El enfoque manipulativo de la política no es, por supuesto, un descubrimiento de los años cincuenta, ni siquiera del siglo XX. Napoleón creó un gabinete de prensa al que llamó, quizá con ironía, su Oficina de la Opinión Pública. Su función era fabricar tendencias políticas por encargo. Maquiavelo fue otro que hizo algunos aportes originales al pensamiento sobre el tema. La manipulación del pueblo por parte de un tirano con una sociedad controlada es un asunto bastante sencillo, y puede hacerse a mano dura o a mano ligera, al gusto del gobernante. Pero el verdadero reto consiste en tratar eficazmente con los ciudadanos de una sociedad libre, que pueden expulsar al gobernante de su cargo o rechazar su pedido de apoyo, si así lo desean.
La manipulación política efectiva y la persuasión de masas en este tipo de situaciones tuvieron que esperar a la aparición de los manipuladores de símbolos. No se dedicaron a la política de forma significativa hasta los años cincuenta. Luego, en unos pocos años, con el clímax de la campaña presidencial de 1956, dieron pasos dramáticos para cambiar las características tradicionales de la vida política estadounidense. Para ello, se basaron en los conocimientos de Pavlov y sus reflejos condicionados, de Freud y sus imágenes sobre la figura del padre, de Riesman y su concepto de los votantes estadounidenses modernos como espectadores-consumidores de la política, y de Batten, Barton, Durstine y Osborn y sus ideas sobre la comercialización de masas.

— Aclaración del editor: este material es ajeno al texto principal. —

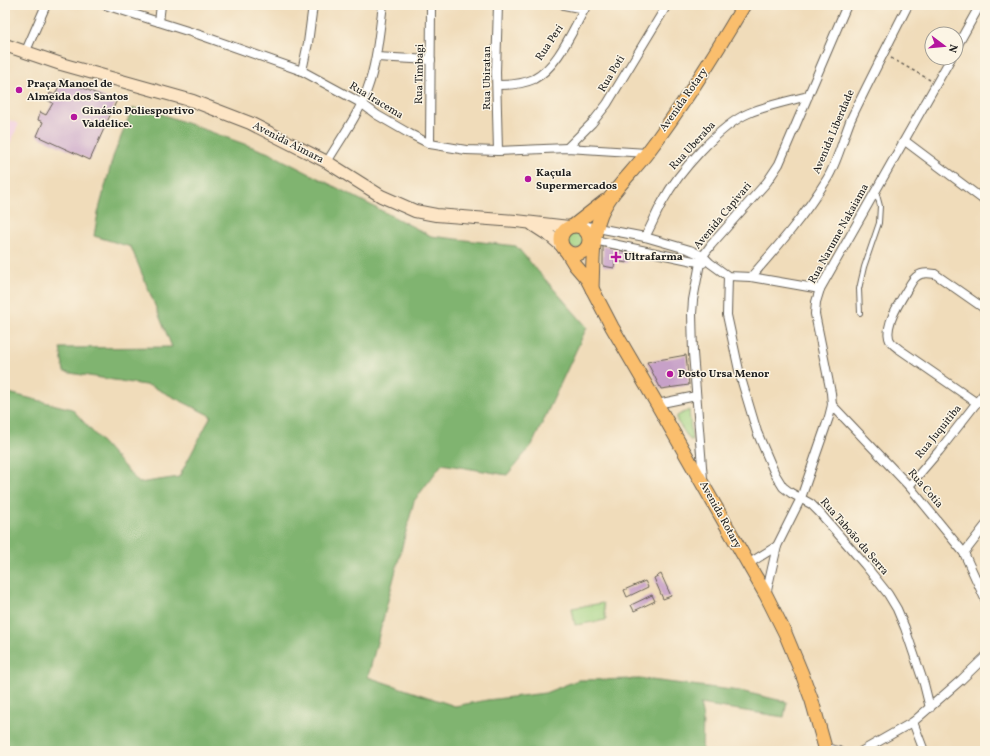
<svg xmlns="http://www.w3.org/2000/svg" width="990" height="756" font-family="Vollkorn,serif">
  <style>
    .built { fill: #f2cfe1 }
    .green { fill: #a1d281; stroke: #5e774e }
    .forest { fill: #80b46f; stroke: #4e6846 }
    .building { fill: #c7a1c8 }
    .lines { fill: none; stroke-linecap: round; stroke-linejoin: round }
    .service-casing { stroke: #665f53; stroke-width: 6 }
    .minor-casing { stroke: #665f53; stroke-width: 10 }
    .secondary-casing { stroke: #665f53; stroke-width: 14 }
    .primary-casing { stroke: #665f53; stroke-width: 15 }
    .path { stroke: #665f53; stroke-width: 1.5; stroke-dasharray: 3 3; stroke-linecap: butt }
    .service { stroke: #fff; stroke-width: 4 }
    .minor { stroke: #fff; stroke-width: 8 }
    .secondary { stroke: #fde5c5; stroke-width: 12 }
    .primary { stroke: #fabe6d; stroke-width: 13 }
    .poi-dot { fill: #b5179e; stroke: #fcf5e5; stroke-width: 1.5 }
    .labels { text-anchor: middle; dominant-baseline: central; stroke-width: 3; stroke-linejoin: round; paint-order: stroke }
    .street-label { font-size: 11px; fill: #1c1c1c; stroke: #fcf5e5 }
    .poi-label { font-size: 11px; font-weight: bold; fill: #1c1c1c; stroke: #fcf5e5; text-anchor: start }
  </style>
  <rect width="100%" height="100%" fill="#fcf5e5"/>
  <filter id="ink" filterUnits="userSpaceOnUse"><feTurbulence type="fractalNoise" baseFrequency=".025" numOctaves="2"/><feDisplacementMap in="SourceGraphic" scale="8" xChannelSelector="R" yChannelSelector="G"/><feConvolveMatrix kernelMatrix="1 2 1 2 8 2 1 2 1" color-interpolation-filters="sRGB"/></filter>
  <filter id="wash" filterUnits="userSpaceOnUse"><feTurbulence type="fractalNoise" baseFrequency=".012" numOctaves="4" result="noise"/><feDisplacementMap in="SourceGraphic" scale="16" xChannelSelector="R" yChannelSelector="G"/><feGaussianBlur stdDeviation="0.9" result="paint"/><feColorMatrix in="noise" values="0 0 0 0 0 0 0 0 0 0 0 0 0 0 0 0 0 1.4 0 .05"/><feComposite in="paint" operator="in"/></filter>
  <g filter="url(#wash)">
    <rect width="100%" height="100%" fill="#f0dcba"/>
    <polygon class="built" points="7,119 19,124 5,154 5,125"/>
    <g class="green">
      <circle cx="576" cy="240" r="9"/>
      <polygon points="689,410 692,440 690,440 677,421 677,416"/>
      <polygon points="603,603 606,620 575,625 572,608"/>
    </g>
    <polygon class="forest" points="145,108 269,153 431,236 516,246 587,327 532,445 507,475 442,464 414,501 368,677 455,706 487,700 545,693 578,680 643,679 740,691 787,702 784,717 700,704 703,718 702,751 5,751 5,392 72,409 139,483 179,477 211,416 151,386 64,372 60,348 172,347 131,247 94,236 98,213 113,157 132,109"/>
    <g id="blocks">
      <g class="building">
        <polygon points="62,79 116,102 90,160 37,136 43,122 38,120 40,112 46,115 53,103 47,100 50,93 55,95"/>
        <polygon points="603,246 630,253 627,263 615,261 614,268 603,266"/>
        <polygon points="686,355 689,385 661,389 647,362"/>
        <polygon points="661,574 671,596 663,599 654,578"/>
        <polygon points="645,581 648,587 627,597 624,590"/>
        <polygon points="652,595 655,601 634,611 631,605"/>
      </g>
    </g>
  </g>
  <g filter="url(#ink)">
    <use href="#blocks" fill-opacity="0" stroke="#665f53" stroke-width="1"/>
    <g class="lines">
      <g class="service-casing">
        <polyline id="service" points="860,313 859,289 864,267 879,223 880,206 876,191"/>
      </g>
      <g class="minor-casing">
        <g id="minor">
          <polyline points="105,5 200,35 302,71 361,103 377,115 410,134 430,144 466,150 498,151 567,148 647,153"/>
          <polyline points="564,5 584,9"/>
          <polyline points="159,22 161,5"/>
          <polyline points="956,48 980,5"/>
          <polyline points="25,53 46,5"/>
          <polyline points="376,57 431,60"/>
          <polyline points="302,71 308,43 313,5"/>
          <path d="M498,85C509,85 523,84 534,79C559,66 573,28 587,5"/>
          <polyline points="905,141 985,201"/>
          <polyline points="430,144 431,5"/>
          <polyline points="567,148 592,123 607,104 667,5"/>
          <polyline points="498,151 496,72 498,5"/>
          <path d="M327,162C340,140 359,114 367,90C377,63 379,33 383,5"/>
          <polyline points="579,227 587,226 645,237 690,250 703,256 710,263 728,276 751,277 820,289"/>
          <path d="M645,237C652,225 656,213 663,201C678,173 720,125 749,113C768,105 789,101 808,96"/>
          <polyline points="594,240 703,263"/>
          <polyline points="728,276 727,315 740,375 757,432 775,474 783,487 791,493 811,504 819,512 865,565 888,594 897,609 905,628 924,684 930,708"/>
          <path d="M751,277C779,245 805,215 827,179C838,161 843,138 851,119C869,81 889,43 908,5"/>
          <path d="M977,403L899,349C895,346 890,343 889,338C885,322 903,297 911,283C917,273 924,272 935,274L985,309"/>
          <polyline points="657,404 696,396"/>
          <polyline points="832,405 909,486 964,553 985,599"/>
          <polyline points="703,479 693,353 692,314 693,300 700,263 703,256 711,245 767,182 779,164 847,5"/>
          <polyline points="909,486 939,451 985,392"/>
          <polyline points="964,553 985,526"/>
          <polyline points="748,564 777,546"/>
          <polyline points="766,595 777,546 801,498 829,417 832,405 831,393 815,314 816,302 820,289 951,58"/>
          <polyline points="913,722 924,751"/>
          <polyline points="826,748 839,751"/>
          <polyline points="862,751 913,722 961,680 985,657"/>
        </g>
      </g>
      <g class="secondary-casing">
        <g id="secondary">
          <polyline points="5,45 61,64 193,101 250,123 327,162 381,196 415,211 436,215 516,221 569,227"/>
          <polyline points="533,225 550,236 563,247"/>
        </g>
      </g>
      <g class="primary-casing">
        <g id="primary">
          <polyline points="573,226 605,201"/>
          <circle cx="575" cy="240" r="14"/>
          <polyline points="567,252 575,265 587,279 612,327 657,404 766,595 785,633 802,674 812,701 826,751"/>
          <path d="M592,289C593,264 592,237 601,214C611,191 632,173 647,153C683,106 714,56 744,5"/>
        </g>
      </g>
      <polyline class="path" points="891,58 930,80"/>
      <use href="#service" class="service"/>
      <use href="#minor" class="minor"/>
      <use href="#secondary" class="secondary"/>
      <use href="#primary" class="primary"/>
    </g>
  </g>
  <g class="poi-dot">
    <circle cx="19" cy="90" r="4"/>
    <circle cx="74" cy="117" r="4"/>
    <circle cx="528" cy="179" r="4"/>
    <path d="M614 251h4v4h4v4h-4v4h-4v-4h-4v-4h4z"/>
    <circle cx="670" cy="374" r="4"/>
  </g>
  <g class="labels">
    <g class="street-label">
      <text transform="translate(550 43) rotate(-56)">Rua Peri</text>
      <text transform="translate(420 74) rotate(-89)">Rua Timbagi</text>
      <text transform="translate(612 74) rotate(-59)">Rua Poti</text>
      <text transform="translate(487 78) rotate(-90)">Rua Ubiratan</text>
      <text transform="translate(684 100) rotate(-55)">Avenida Rotary</text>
      <text transform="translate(376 101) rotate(31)">Rua Iracema</text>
      <text transform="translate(834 132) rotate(-67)">Avenida Liberdade</text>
      <text transform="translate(288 143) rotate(27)">Avenida Aimara</text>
      <text transform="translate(693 146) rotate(-47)">Rua Uberaba</text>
      <text transform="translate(723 216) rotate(-50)">Avenida Capivari</text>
      <text transform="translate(839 234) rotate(-61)">Rua Narume Nakaiama</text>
      <text transform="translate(939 432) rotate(-51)">Rua Juquitiba</text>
      <text transform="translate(925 489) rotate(49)">Rua Cotia</text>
      <text transform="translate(720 515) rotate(61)">Avenida Rotary</text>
      <text transform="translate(854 537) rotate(49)">Rua Taboão da Serra</text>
    </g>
    <g class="poi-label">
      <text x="27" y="84">Praça Manoel de<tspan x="27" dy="13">Almeida dos Santos</tspan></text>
      <text x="82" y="111">Ginásio Poliesportivo<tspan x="82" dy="13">Valdelice.</tspan></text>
      <text x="536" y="173">Kaçula<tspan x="536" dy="13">Supermercados</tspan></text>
      <text x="624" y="257">Ultrafarma</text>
      <text x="678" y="374">Posto Ursa Menor</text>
    </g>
  </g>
  <rect width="990" height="756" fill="none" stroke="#fcf5e5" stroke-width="20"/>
  <g transform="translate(944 46) rotate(106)"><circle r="19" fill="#fcf5e5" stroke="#a29e95"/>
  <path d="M0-3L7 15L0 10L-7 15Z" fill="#b5179e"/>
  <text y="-6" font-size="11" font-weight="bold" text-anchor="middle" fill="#1c1c1c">N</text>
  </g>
</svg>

Para la campaña presidencial de 1952, los influenciadores profesionales habían sido ya acogidos en los conciliábulos internos de al menos un partido. Stanley Kelley, Jr. de la Brookings Institution, hizo un estudio de esa campaña, de la cual escribió en su libro Professional Public Relations and Political Power (1956). Dijo: “La campaña… revela algunas diferencias interesantes respecto al lugar que ocupan los publicistas profesionales en los consejos de los partidos. La estrategia, el tratamiento de los temas, el uso de los medios de comunicación, el presupuesto y el ritmo de la campaña de Eisenhower mostraron la omnipresente influencia de los propagandistas profesionales. Los demócratas recurrieron a menos profesionales, fueron menos propensos a recurrir a la experiencia en relaciones públicas comerciales e industriales en su pensamiento, y sus publicistas aparentemente tuvieron menos voz en las decisiones políticas de la campaña”. Los demócratas, por supuesto, recibieron una paliza y, según sugirió Kelley, habían aprendido la lección y en 1956 harían un mayor uso de los relacionistas públicos y publicistas.